Where is the world headed? Are things getting better or are we approaching a darker period of human history? In his new book Enlightenment Now: The Case for Reason, Science, Humanism, and Progress, American cognitive linguist Steven Pinker makes the case for a more positive outlook for the future of humanity.
His argument is mainly based on one thing, namely a recollection of the four pillars of the enlightenment: reason, science, progress, and humanism. Pinker has been a strong advocate for all of them for many years. Today the principles of the Enlightenment laid out by thinkers such as Kant, Voltaire, and Hume have become part of the public mindset and their ideas are so ingrained into people that the actual original ideas have faded into the background.
Therefore, Pinker argues, it is necessary to reformulate and remind ourselves of all the values the Enlightenment stands for. Humans are not naturally rational animals, but through the establishment of rules and norms, democracies and markets, laws and constitutions, a free press and scientific societies we are capable of living up to the ideals of the enlightenment.
“Are things getting better or are we approaching a darker period of human history?”

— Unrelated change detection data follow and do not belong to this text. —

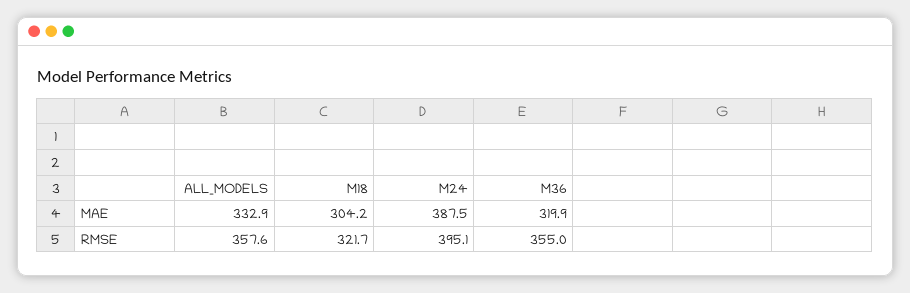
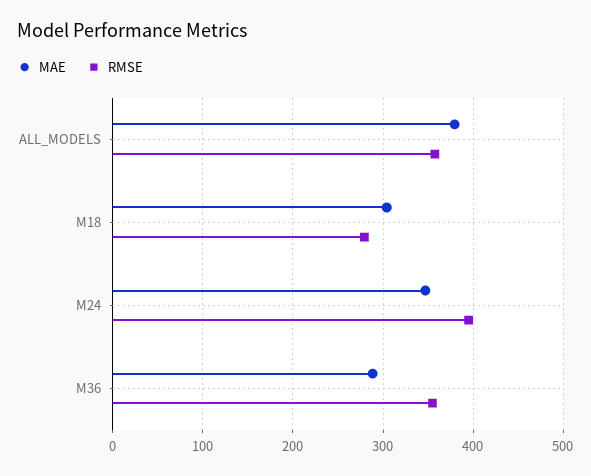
  {
    "MAE": {
-     "ALL_MODELS": 332.9,
+     "ALL_MODELS": 380,
      "M18": 304.2,
-     "M24": 387.5,
+     "M24": 350,
-     "M36": 319.9
+     "M36": 290
    },
    "RMSE": {
      "ALL_MODELS": 357.6,
-     "M18": 321.7,
+     "M18": 280,
      "M24": 395.1,
      "M36": 355
    }
  }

One of the four pillars Pinker mentions stands out: progress. In contrast to all the others, he points out, progress is measurable and the question of whether the world is seeing progress and is becoming more enlightened can be subjected to scientific scrutiny. And this is exactly what fills most of the book: statistic after statistic from all sorts of areas from wealth and health to death by poisoning, one of the very few negative trends he mentions. All of them are associated with what most people would call progress of some form and are presented as the objective proof of the effect, which the enlightenment has had on our lives.
The issue is that modern intellectuals hate progress, Pinker thinks, and accuses the pessimistic attitude of a lot of academics, which resonates with the media, of leading people to focus on the negative aspects of progress.
The key question, of course, is whether all this is just a feeble attempt to distract us from problematic trends or whether it is actually a good ground for optimism. It is neither, I would say. Saying that Pinker turns a blind eye to any of the issues the world faces today would be too easy. After all, he does stress the point that progress has been happening continuously, but that it is certainly not inevitable. Neither can he be accused of mindless optimism; optimism yes, but in no way mindless since he does his best to back up his claims with empirical evidence.
“Progress has been happening continuously, but that it is certainly not inevitable”
What he perhaps does fall foul of is a guileless projection of what happened in the past onto the future. Events, trends, and developments that happened in the past under certain circumstances might not necessarily happen in the same way in the future, even if the circumstances remain unchanged. In general, his argument is surrounded by a hands-on buckle-up “yes, we can” mentality. Sure, climate change poses a huge challenge, but we can deal with it and if we just try, progress in all its various manifestations will eventually sort it out. His scientism and unbeatable faith in science in this sense are obvious.
So, are Pinker’s arguments reconcilable with the less optimistic worldviews of many other public intellectuals and the increasingly pessimistic feelings of the general public? I think they are. Obviously, Steven Pinker does not expect us to break down and shed hot tears of joy as we marvel at the wonders we humans have created. I think it is about a shift in perspective, maybe even just a very slight shift.
As Pinker argues, there is no point in completely disregarding all the evidence for positive change. On the other hand, it is wrong to think that science and reason will sooner or later solve every problem that humanity has and will encounter. What we need is to rediscover all the great things that happened as a result of the enlightenment and that is, I think, what Enlightenment Now aims to do. It is a gentle reminder for people who are fed a diet of bad news, that progress is happening and that so far, in spite of war, famine, and disease, humanity has managed to set up a framework, that makes a better future a genuine possibility.